As we entered our hangar and walked past tables and screens, Graeme said hello to the many familiar faces. Since he had finished commanding in Basra in December 2003, the British special forces had become full-fledged and highly valued members of Task Force 16. In addition to their work down south, they had been invaluable in suppressing the Baghdad car-bomb networks since mid-2005, when we emptied much of our forces out of central Iraq to fight up in Al Qaim. Without the Brits keeping the insurgent cells in Baghdad under pressure, we feared the insurgents would simply relocate away from our push on the Euphrates, and the effort would do nothing more than move mercury on a table. As a former troop and squadron commander in the SAS and, later, commander of all British special forces, “Lambo” was a beloved member of their tribe. From his emeritus perch, he had remained a close observer of our task force.

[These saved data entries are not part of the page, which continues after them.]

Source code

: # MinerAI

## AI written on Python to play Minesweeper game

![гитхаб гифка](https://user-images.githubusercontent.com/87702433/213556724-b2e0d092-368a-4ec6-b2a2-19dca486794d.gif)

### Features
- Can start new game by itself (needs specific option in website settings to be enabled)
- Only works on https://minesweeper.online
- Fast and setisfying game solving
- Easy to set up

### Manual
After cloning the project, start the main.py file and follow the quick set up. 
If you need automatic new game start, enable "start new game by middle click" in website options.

Inside the SAR, we chatted for a bit and got down to business. Graeme explained the concept for establishing a cell that would pursue strategic reconciliation. Put simply, Graeme proposed talking to the most violent of our enemies to see if we could nudge their thinking.
In parsing the different “types” of enemy we faced, Graeme spoke of these groups existing along a spectrum from “reconcilables” to “irreconcilables.” While the extremist edges of both the Sunni and Shia combatants might fall into the latter category, most of both branches fell into the former. In between sat the government of Iraq—or those actors and groups either assisting the new Iraqi project or at least not actively resisting it. Certain groups—namely, the jihadist wing of the Sunni insurgency and the Iranian proxies on the Shia end—could not be reconciled to the Coalition project. But the rest might be persuaded, through threats or enticements, to move toward the political center. While others might have spoken with this nuance before, Graeme’s language of reconcilables and irreconcilables soon permeated the rest of the Coalition. His terms helped us conceptualize—and visualize, in what we called the Squeeze Chart—how these groups might be split or how they might be redirected. He was fond of reminding skeptics that Clausewitz hadn’t finished the sentence when he argued war was “not an independent phenomenon, but the continuation of politics by different means.” “And to politics it must return,” Graeme added.